What the task requires ::
Rename the field "catalogue" to "catalog" and write out all the entries again with nothing else changed. Leave the pictures out.

Extracted data entries
• • • •

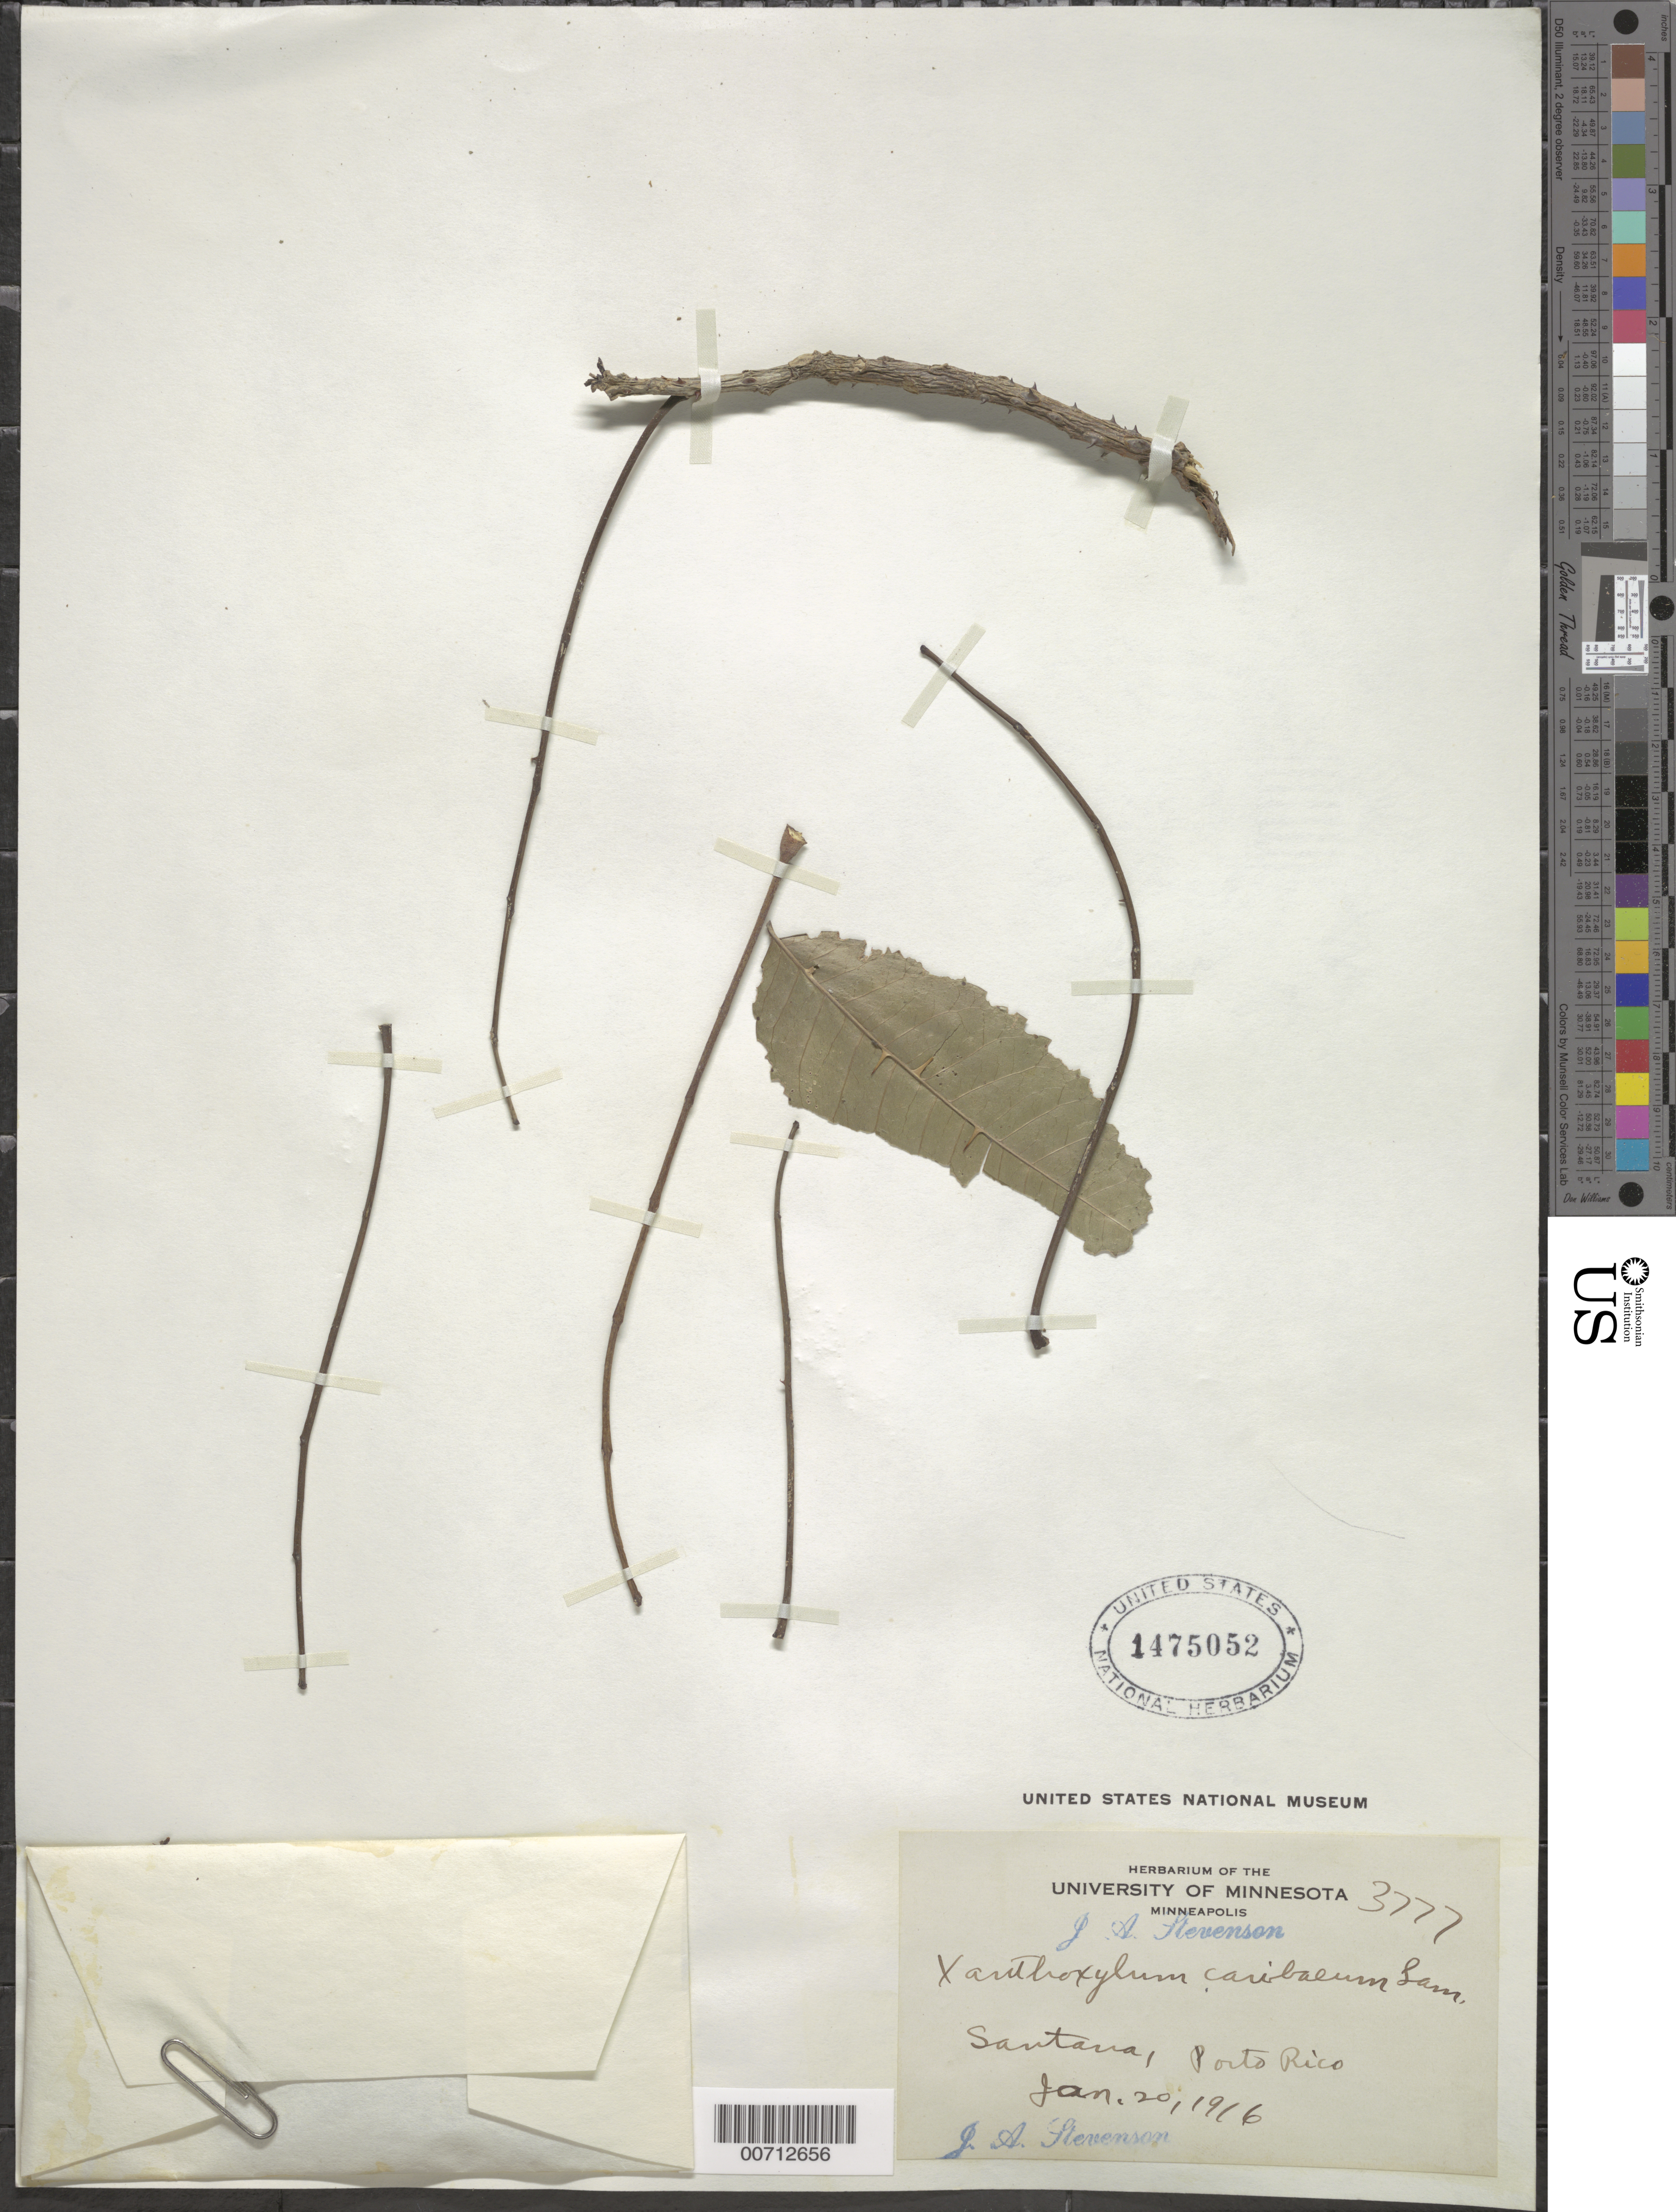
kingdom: Plantae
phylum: Tracheophyta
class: Magnoliopsida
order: Sapindales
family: Rutaceae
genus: Zanthoxylum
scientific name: Zanthoxylum caribaeum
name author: Lam.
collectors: J. Stevenson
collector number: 3777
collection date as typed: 20 Jan 1916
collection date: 1916-01-20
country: Puerto Rico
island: Greater Antilles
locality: Santana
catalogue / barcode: US 1475052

• • • •

Response ::
kingdom: Plantae
phylum: Tracheophyta
class: Magnoliopsida
order: Sapindales
family: Rutaceae
genus: Zanthoxylum
scientific name: Zanthoxylum caribaeum
name author: Lam.
collectors: J. Stevenson
collector number: 3777
collection date as typed: 20 Jan 1916
collection date: 1916-01-20
country: Puerto Rico
island: Greater Antilles
locality: Santana
catalog / barcode: US 1475052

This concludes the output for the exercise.